What you will do ->
Every record that follows should appear again in your answer, exactly the same.

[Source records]
· · · · ·

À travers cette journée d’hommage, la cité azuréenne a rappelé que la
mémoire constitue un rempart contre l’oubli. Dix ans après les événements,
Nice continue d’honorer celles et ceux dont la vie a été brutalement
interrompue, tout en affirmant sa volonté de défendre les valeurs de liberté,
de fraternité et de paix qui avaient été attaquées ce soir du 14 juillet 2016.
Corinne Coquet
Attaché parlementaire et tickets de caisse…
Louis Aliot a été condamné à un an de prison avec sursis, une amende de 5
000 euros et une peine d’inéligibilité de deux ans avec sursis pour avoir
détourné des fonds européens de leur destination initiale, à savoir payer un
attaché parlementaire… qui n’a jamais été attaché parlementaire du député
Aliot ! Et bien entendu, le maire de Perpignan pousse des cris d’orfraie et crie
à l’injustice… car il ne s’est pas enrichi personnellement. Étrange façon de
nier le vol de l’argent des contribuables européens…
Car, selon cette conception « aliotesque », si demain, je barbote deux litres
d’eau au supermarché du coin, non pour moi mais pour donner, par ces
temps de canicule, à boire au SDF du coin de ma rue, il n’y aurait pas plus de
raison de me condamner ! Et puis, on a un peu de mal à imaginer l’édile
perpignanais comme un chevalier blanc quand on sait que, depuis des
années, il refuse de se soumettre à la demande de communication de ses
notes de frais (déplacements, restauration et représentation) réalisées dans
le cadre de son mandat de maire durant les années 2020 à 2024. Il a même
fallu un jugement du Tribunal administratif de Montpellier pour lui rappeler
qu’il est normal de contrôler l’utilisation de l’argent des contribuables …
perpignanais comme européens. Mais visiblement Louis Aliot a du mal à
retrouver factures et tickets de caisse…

· · · · ·

Result of the task ->
À travers cette journée d’hommage, la cité azuréenne a rappelé que la
mémoire constitue un rempart contre l’oubli. Dix ans après les événements,
Nice continue d’honorer celles et ceux dont la vie a été brutalement
interrompue, tout en affirmant sa volonté de défendre les valeurs de liberté,
de fraternité et de paix qui avaient été attaquées ce soir du 14 juillet 2016.
Corinne Coquet
Attaché parlementaire et tickets de caisse…
Louis Aliot a été condamné à un an de prison avec sursis, une amende de 5
000 euros et une peine d’inéligibilité de deux ans avec sursis pour avoir
détourné des fonds européens de leur destination initiale, à savoir payer un
attaché parlementaire… qui n’a jamais été attaché parlementaire du député
Aliot ! Et bien entendu, le maire de Perpignan pousse des cris d’orfraie et crie
à l’injustice… car il ne s’est pas enrichi personnellement. Étrange façon de
nier le vol de l’argent des contribuables européens…
Car, selon cette conception « aliotesque », si demain, je barbote deux litres
d’eau au supermarché du coin, non pour moi mais pour donner, par ces
temps de canicule, à boire au SDF du coin de ma rue, il n’y aurait pas plus de
raison de me condamner ! Et puis, on a un peu de mal à imaginer l’édile
perpignanais comme un chevalier blanc quand on sait que, depuis des
années, il refuse de se soumettre à la demande de communication de ses
notes de frais (déplacements, restauration et représentation) réalisées dans
le cadre de son mandat de maire durant les années 2020 à 2024. Il a même
fallu un jugement du Tribunal administratif de Montpellier pour lui rappeler
qu’il est normal de contrôler l’utilisation de l’argent des contribuables …
perpignanais comme européens. Mais visiblement Louis Aliot a du mal à
retrouver factures et tickets de caisse…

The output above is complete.